The talks were overshadowed by a bomb attack Sunday that injured 33 Israelis in the coastal resort of Netanya. No group has claimed responsibility. Israeli security officials have warned that militants would step up attacks as the peace process gains momentum.

Not surprisingly, the talks started with each side laying out familiar positions. The Palestinians insisted on an Israeli withdrawal from the heavily Palestinian lands Israel captured in the 1967 Mideast war - the West Bank, Gaza Strip and east Jerusalem. Those are the areas they want to unite as an independent Palestinian state. Abed Rabbo said the Palestinians have the right to self-determination and that millions of Palestinian refugees must be allowed to return or be given compensation. He also said Jewish settlement-building in the disputed lands was the main obstacle to a peace treaty and must be halted immediately. Eran said Israel would never agree to give up part of Jerusalem or withdraw to the 1967 Mideast border. He insisted that a majority of the 200,000 Jewish settlers in the West Bank and Gaza remain under Israeli sovereignty.

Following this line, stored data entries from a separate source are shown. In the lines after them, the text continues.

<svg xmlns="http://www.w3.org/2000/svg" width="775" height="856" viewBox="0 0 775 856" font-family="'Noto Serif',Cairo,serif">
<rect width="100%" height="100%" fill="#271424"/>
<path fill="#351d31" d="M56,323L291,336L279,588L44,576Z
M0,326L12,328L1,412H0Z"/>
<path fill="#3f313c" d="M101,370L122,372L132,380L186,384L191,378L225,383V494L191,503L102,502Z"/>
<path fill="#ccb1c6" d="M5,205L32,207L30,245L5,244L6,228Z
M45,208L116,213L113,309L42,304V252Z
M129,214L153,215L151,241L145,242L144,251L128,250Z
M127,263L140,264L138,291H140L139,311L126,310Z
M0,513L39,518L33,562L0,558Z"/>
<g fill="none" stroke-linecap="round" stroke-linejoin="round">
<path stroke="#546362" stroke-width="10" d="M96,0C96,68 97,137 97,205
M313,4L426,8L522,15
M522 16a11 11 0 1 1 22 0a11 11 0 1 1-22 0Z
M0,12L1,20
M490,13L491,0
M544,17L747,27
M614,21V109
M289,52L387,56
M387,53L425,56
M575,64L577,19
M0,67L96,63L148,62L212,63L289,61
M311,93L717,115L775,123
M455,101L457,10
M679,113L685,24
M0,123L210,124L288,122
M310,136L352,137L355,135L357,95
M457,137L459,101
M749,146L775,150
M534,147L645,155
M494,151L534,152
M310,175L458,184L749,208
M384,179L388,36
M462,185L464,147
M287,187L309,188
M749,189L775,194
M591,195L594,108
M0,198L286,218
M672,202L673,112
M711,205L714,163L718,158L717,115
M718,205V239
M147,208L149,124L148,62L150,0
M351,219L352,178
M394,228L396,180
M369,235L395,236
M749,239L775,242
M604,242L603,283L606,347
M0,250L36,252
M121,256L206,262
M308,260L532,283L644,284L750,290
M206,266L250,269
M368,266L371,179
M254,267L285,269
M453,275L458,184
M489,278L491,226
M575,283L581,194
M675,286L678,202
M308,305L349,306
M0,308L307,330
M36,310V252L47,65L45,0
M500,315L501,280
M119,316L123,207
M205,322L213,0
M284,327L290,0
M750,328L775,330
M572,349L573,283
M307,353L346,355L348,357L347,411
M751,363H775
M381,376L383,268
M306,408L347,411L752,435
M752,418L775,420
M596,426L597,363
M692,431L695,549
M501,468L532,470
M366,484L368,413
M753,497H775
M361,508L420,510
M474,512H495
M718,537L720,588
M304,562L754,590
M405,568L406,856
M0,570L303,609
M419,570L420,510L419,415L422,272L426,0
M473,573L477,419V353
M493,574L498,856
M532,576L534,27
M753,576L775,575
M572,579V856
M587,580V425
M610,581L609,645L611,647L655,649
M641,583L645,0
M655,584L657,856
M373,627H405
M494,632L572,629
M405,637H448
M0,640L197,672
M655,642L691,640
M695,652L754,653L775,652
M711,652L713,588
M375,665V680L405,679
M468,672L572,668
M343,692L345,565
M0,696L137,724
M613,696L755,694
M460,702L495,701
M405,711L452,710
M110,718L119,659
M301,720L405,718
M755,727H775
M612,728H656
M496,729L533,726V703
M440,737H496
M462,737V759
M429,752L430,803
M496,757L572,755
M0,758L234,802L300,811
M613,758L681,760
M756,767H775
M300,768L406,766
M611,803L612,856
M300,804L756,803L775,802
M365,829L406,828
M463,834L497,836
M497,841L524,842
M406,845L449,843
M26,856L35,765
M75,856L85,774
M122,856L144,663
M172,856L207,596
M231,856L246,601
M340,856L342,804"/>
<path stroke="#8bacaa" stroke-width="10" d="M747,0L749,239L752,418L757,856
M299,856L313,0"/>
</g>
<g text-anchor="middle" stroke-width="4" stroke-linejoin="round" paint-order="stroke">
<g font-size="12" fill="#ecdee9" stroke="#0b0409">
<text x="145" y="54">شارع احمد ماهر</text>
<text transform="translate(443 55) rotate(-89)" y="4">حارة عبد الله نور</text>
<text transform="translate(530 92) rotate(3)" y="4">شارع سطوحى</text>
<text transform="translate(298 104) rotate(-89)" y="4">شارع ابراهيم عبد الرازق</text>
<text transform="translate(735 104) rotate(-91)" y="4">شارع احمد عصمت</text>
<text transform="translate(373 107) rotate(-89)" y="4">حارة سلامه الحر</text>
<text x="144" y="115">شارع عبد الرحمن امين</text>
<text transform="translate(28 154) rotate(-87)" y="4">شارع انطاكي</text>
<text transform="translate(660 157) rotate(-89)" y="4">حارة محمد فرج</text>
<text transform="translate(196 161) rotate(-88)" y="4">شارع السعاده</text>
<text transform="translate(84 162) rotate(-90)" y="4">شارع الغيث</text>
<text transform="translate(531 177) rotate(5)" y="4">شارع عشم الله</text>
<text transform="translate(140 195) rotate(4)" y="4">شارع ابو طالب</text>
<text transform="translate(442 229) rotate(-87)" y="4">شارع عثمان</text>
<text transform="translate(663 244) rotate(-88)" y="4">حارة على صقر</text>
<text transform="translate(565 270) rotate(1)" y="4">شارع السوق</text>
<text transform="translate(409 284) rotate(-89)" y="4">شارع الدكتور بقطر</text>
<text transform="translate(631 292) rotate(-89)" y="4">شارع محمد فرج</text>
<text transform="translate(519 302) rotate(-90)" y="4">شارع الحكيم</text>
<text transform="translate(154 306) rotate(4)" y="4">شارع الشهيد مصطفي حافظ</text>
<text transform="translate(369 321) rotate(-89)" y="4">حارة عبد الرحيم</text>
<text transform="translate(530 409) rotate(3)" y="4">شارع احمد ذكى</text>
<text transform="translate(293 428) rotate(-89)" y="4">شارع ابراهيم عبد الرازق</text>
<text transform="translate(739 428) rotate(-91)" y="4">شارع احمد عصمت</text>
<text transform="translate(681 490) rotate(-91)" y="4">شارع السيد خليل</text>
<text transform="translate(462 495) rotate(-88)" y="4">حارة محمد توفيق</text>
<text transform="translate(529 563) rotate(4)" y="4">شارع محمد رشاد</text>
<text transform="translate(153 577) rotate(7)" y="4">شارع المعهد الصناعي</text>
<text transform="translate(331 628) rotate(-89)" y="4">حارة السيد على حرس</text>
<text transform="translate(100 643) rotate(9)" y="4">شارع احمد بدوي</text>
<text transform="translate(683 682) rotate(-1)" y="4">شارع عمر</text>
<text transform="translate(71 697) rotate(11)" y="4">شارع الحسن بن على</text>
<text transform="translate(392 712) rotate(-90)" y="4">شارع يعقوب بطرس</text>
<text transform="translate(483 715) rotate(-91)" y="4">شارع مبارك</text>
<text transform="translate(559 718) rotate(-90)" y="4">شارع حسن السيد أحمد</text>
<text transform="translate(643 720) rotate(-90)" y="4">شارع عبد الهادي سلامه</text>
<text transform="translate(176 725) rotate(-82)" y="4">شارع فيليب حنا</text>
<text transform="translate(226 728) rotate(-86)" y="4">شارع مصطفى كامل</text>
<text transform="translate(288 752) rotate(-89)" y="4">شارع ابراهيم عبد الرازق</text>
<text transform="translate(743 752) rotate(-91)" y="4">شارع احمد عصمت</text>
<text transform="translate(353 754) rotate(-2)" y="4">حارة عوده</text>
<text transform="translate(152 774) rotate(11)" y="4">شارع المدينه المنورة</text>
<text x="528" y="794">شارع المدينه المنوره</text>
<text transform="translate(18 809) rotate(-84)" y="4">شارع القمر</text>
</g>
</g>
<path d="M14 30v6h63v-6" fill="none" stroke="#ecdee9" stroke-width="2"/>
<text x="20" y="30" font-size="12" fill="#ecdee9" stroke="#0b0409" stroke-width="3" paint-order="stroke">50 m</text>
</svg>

Both sides reiterated that they were committed to U.N. Security Council resolutions 242 and 338 calling for an Israeli withdrawal from land occupied in the 1967 and 1973 wars. Israel maintains, however, that the resolutions don't require a pullback from all of the territory, an interpretation that Israeli Prime Minister Ehud Barak reiterated Sunday in the weekly meeting of his Cabinet.

After the opening statements, negotiators briefly discussed procedure. They agreed to meet twice or three times a week, and set the next session for Thursday.

So-called final status talks began in May 1996 under the outgoing government of Israel's then-prime minister, Shimon Peres. His successor, Benjamin Netanyahu, got entangled with the Palestinians on interim issues and held only one round of talks.

Under Barak, negotiations reopened with a brief ceremony on Sept. 13. Today marked the first round of serious negotiations.